Condition or disease Intervention/treatment Phase
Adult Diffuse Large B-Cell Lymphoma Mantle Cell Lymphoma Recurrent Lymphoma, Follicular Marginal Zone B-Cell Lymphoma Malignant Lymphoma - Lymphoplasmacytic Waldenstrom Macroglobulinemia Small Lymphocytic Lymphoma Chronic Lymphocytic Leukemia (CLL) T-Cell Lymphoma Drug: Doxycycline Phase 2

Detailed Description:
The long-term objective of this proposal is to develop more effective and less toxic therapeutic approaches for relapsed and refractory Non Hodgkin Lymphomas (NHL). Given the incurability of indolent lymphomas, innovative strategies for treatment are needed. For aggressive lymphomas such as Diffuse Large B Cell Lymphoma (DLBCL), novel treatments are particularly relevant since one third of patients have disease that will relapse or is refractory to standard therapy. Outcomes for this remaining group of patients are very poor. To address this unmet need, we have identified the antimicrobial agent doxycycline as a novel drug repurposed for lymphoma treatment based on results from a small molecule screen against Diffuse Large B Cell Lymphoma (DLBCL). Through preclinical work in his laboratory, my basic science collaborator Dr. Jiyong Zhao has found that doxycycline inhibits proliferation and survival in both activated B cell (ABC) type and germinal center B (GCB) type Diffuse Large B Cell Lymphoma (DLBCL) cell lines, as well as in Burkitt lymphoma (BL) and follicular lymphoma (FL) cell lines. Based on this preliminary data, we propose an open label, single center phase II study of doxycycline in patients with relapsed Non Hodgkin Lymphomas (NHL).

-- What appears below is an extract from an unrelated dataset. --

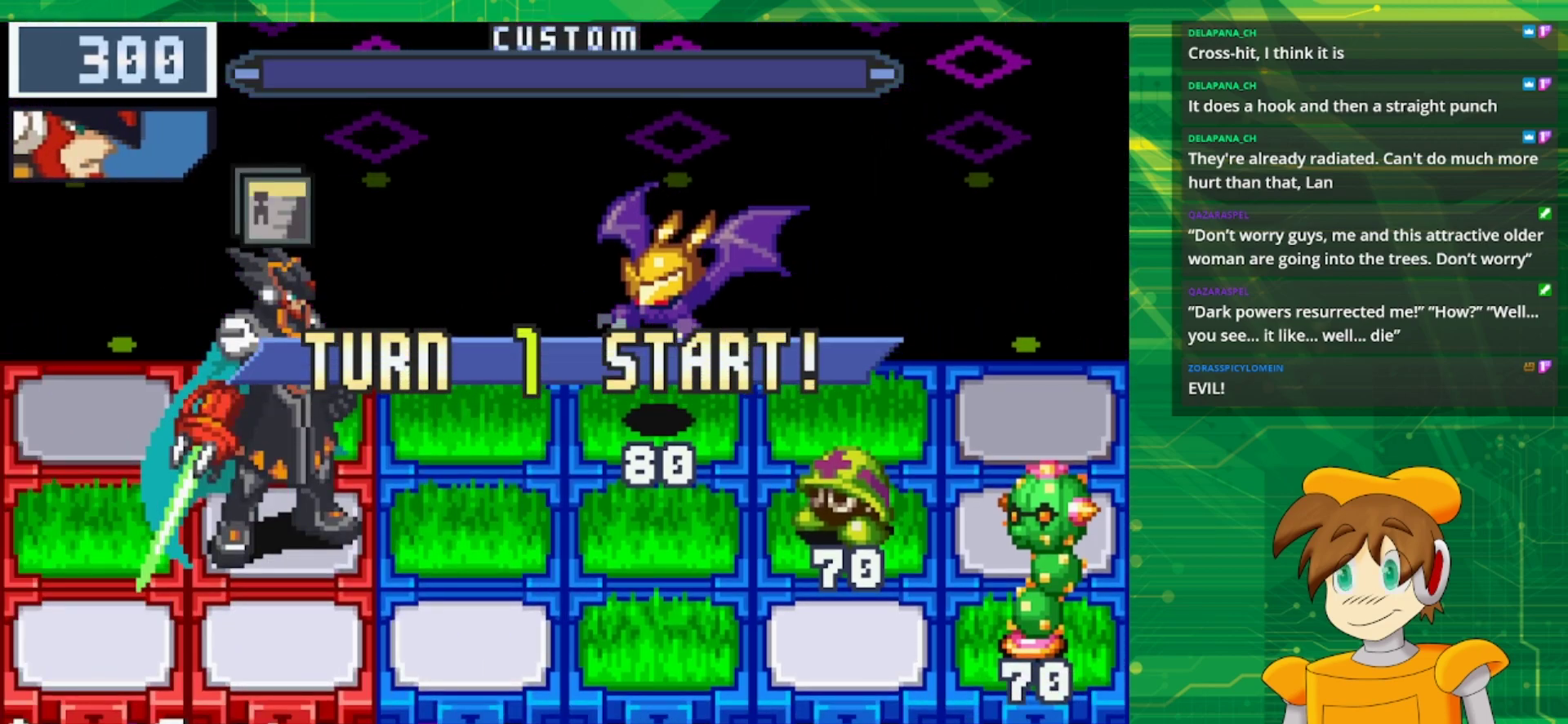
{"buttons": ["A"], "events": [[467, "A", "down"]]}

We have selected a dose and schedule (200 mg BID by mouth daily) based on maximum antimicrobial dose use, and acceptance of tolerability in several studies. The planned correlative studies should help to identify potential biomarkers for response to doxycycline, such as plasma matrix metalloproteinase 9 (MMP9), and provide further insight into potential mechanisms of doxycyline action hypothesized from results of prior laboratory studies.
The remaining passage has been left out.